Le Surgeon General (2014) donne l’exemple de l’éradication de la variole et de la polio. Compte tenu des changements obtenus dans les cinquante dernières années, il souligne qu’il est possible d’espérer que dans 50 ans, le tabac sera éradiqué de notre planète si tous ensemble nous optimisons l’utilisation de tous les moyens mis en place dans cette lutte au tabagisme.


Références :

(i) Statistiques Canada, Enquête sur la santé dans les collectivités canadiennes, 2012 (consulté le 4 février 2014)
(ii) US Department of Health and Human Services, The Health Consequences of Smoking-50 Years of Progress-A Report of the Surgeon General,  2014  (consulté le 6 février 2014).

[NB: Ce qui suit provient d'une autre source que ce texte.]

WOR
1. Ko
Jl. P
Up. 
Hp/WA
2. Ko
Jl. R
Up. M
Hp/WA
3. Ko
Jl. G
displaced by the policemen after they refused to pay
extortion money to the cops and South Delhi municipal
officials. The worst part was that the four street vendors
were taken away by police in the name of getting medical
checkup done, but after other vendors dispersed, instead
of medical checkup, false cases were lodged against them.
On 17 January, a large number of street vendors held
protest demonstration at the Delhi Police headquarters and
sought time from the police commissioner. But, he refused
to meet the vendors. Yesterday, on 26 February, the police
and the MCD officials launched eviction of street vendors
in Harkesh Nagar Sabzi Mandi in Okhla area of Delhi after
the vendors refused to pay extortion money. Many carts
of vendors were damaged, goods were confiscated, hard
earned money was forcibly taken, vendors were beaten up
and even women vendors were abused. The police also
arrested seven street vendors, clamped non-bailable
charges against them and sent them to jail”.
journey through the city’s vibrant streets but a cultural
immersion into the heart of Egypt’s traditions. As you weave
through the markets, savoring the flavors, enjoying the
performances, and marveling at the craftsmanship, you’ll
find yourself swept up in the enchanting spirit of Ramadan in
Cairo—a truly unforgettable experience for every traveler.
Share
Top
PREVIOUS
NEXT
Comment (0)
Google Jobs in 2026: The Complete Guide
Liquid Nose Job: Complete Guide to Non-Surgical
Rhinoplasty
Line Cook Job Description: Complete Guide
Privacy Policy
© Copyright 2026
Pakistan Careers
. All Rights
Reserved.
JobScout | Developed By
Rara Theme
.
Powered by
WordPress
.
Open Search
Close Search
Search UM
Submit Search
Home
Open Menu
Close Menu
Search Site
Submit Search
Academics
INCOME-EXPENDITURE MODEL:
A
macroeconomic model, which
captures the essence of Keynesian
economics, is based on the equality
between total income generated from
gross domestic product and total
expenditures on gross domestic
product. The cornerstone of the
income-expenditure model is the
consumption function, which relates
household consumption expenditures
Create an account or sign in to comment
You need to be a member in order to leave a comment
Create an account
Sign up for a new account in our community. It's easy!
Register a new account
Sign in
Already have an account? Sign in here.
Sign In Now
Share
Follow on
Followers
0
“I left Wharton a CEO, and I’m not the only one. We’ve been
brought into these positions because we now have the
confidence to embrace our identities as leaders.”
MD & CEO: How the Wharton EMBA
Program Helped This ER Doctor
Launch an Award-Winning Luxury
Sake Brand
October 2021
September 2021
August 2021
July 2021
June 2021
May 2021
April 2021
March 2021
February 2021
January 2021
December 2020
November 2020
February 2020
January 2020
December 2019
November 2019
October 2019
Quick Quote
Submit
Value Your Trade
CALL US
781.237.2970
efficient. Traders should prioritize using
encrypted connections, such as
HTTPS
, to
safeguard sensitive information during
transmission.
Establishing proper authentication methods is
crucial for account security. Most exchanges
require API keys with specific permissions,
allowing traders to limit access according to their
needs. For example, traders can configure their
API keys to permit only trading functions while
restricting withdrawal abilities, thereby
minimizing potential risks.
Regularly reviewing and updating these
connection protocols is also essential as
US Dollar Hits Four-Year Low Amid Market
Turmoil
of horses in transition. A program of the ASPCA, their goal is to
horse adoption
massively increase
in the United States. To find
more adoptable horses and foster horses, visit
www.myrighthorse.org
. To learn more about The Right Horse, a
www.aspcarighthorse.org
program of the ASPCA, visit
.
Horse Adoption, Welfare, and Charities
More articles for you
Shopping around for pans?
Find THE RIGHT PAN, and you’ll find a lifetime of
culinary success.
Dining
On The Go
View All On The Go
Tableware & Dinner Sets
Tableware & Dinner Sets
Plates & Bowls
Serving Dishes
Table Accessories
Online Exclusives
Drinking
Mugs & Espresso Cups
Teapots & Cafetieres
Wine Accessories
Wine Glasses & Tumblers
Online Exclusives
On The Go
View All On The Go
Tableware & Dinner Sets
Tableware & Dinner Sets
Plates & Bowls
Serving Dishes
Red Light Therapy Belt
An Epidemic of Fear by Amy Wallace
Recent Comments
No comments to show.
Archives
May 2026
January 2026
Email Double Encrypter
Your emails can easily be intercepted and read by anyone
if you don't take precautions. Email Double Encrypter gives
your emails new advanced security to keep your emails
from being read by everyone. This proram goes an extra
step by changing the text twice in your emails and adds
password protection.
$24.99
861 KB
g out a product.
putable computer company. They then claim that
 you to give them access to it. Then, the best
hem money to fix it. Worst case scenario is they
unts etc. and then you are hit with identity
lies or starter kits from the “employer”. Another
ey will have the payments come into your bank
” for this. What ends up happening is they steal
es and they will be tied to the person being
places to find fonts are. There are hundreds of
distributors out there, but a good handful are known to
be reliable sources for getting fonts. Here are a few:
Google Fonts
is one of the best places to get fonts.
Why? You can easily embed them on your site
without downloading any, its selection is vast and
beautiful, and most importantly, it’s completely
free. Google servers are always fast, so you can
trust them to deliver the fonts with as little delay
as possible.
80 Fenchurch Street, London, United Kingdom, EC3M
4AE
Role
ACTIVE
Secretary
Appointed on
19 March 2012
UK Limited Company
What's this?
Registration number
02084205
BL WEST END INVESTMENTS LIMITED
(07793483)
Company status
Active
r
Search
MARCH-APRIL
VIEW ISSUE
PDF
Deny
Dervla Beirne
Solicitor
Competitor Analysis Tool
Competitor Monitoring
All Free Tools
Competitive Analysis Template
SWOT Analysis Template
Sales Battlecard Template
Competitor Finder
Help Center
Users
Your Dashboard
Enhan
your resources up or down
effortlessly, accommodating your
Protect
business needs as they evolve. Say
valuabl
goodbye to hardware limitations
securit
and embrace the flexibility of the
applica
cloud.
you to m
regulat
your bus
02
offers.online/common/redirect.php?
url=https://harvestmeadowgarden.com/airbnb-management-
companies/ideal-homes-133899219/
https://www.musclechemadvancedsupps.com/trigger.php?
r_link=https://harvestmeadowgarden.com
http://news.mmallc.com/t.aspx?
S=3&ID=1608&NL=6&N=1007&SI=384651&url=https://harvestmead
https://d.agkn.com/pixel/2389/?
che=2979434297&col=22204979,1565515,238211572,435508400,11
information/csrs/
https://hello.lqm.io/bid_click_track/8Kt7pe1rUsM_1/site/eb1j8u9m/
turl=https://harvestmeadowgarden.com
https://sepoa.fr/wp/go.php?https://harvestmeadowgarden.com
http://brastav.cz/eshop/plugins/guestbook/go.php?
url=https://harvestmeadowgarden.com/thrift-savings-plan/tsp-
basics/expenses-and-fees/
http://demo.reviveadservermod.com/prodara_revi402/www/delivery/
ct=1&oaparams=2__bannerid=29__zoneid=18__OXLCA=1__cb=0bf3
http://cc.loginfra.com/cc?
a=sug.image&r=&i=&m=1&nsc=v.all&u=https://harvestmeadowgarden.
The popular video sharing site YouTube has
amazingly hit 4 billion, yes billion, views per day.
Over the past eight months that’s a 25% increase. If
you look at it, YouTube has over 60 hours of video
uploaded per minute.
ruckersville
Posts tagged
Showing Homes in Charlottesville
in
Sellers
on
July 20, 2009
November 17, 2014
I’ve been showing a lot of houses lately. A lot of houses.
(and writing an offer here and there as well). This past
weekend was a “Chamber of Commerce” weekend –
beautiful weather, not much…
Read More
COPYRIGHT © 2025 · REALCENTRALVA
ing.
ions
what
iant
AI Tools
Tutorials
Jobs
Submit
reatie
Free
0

(iii) Tremblay M. et Roy JM., Plan québécois d’abandon du tabagisme, État de situation après 10 ans d’implantation, MSSS, 2013  (consulté le 14 février 2014).
(iv) Lignes directrices canadiennes de pratique clinique pour le renoncement au tabagisme (consulté le 12 février 2014)
(v) US Preventive Services Task Force (consulté le 12 février 2014).